But the showing by Washington’s first-team offense was calamitous.
Of the six drives Griffin engineered, two were three-and-outs. One ended with a sack; another with an interception.
Through three preseason games, the first-team offense has yet to score a touchdown.
Nonetheless, Gruden said he doesn’t intend to play his starters in Thursday’s fourth and final preseason game. Their next outing will be the Sept. 7 season opener in Houston — and with no changes in the starting lineup, presumably.
“Not a lot of good things happened for our offense,” Gruden said. “But we’re not going to panic and abort ship. We’re going to keep working and get better and get ready for Houston.”
Griffin finished 5 of 8 for 20 yards. His longest completion was seven yards. He lost 15 yards on the three sacks. The interception came on a pass meant for running back Alfred Morris, who was blanketed by defenders. With a tip, Baltimore’s C.J. Mosley grabbed it and ran it back to the Washington 9.
“The offense goes as I go,” Griffin said, “so personally I have to play better. We shot ourselves in the foot too many plays; had too many mistakes. But whenever we can get 11 guys working in the same direction, we’re going to be something special.”

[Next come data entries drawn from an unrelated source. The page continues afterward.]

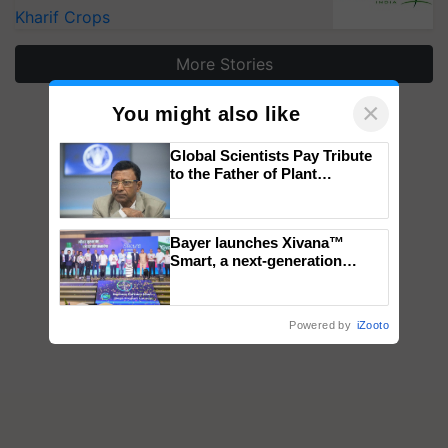
Kharif Crops
More Stories
×
You might also like
Global Scientists Pay Tribute
to the Father of Plant
Genomics in India, Prof.
Chittaranjan Kole
Bayer launches Xivana™
Smart, a next-generation
fungicide to help horticulture
farmers combat devastating
crop diseases
Powered by
iZooto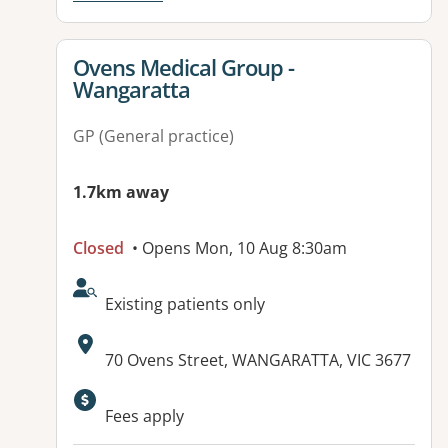
View details for
Ovens Medical Group -
Wangaratta
GP (General practice)
1.7km away
Closed
• Opens Mon, 10 Aug 8:30am
AcceptsNewPatients:
Existing patients only
Address:
70 Ovens Street, WANGARATTA, VIC 3677
Available facilities:
Fees apply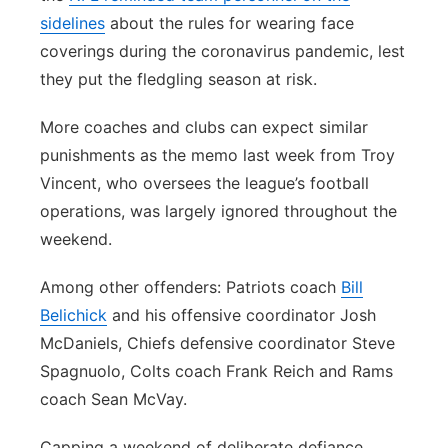
sidelines
about the rules for wearing face
coverings during the coronavirus pandemic, lest
they put the fledgling season at risk.
More coaches and clubs can expect similar
punishments as the memo last week from Troy
Vincent, who oversees the league’s football
operations, was largely ignored throughout the
weekend.
Among other offenders: Patriots coach
Bill
Belichick
and his offensive coordinator Josh
McDaniels, Chiefs defensive coordinator Steve
Spagnuolo, Colts coach Frank Reich and Rams
coach Sean McVay.
Capping a weekend of deliberate defiance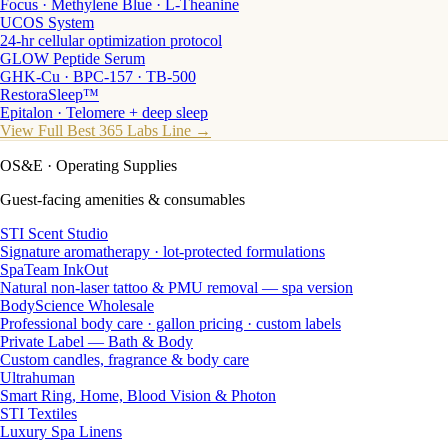
Focus · Methylene Blue · L-Theanine
UCOS System
24-hr cellular optimization protocol
GLOW Peptide Serum
GHK-Cu · BPC-157 · TB-500
RestoraSleep™
Epitalon · Telomere + deep sleep
View Full Best 365 Labs Line →
OS&E
· Operating Supplies
Guest-facing amenities & consumables
STI Scent Studio
Signature aromatherapy · lot-protected formulations
SpaTeam InkOut
Natural non-laser tattoo & PMU removal — spa version
BodyScience Wholesale
Professional body care · gallon pricing · custom labels
Private Label — Bath & Body
Custom candles, fragrance & body care
Ultrahuman
Smart Ring, Home, Blood Vision & Photon
STI Textiles
Luxury Spa Linens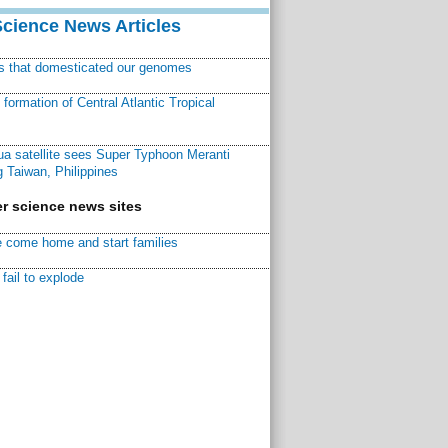
Science News Articles
ns that domesticated our genomes
ormation of Central Atlantic Tropical
a satellite sees Super Typhoon Meranti
 Taiwan, Philippines
r science news sites
 come home and start families
fail to explode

Asked about Griffin’s readiness, Gruden said: “Everybody is going to point to Robert, I’m sure. But really it was a total team thing. We had some chances for some plays, and we didn’t make ’em. Nobody played good enough in that first half to really talk about of note.
“There is a lot of correcting to do, and we’ll do it.”
Saturday’s game didn’t only give Washington’s starters their longest competitive test; it gave them their most formidable.
Baltimore has missed the playoffs just once in the past six seasons.
And the Ravens’ vaunted defense was more than the Redskins’ starters could handle, even with their top three cornerbacks sidelined.
The Redskins’ defense gave up a 23-yard passing play to start, with Brian Orakpo missing a tackle. But Washington clamped down when it mattered. Linebacker Keenan Robinson made a terrific open-field tackle for a stop on a fourth and 1 near midfield.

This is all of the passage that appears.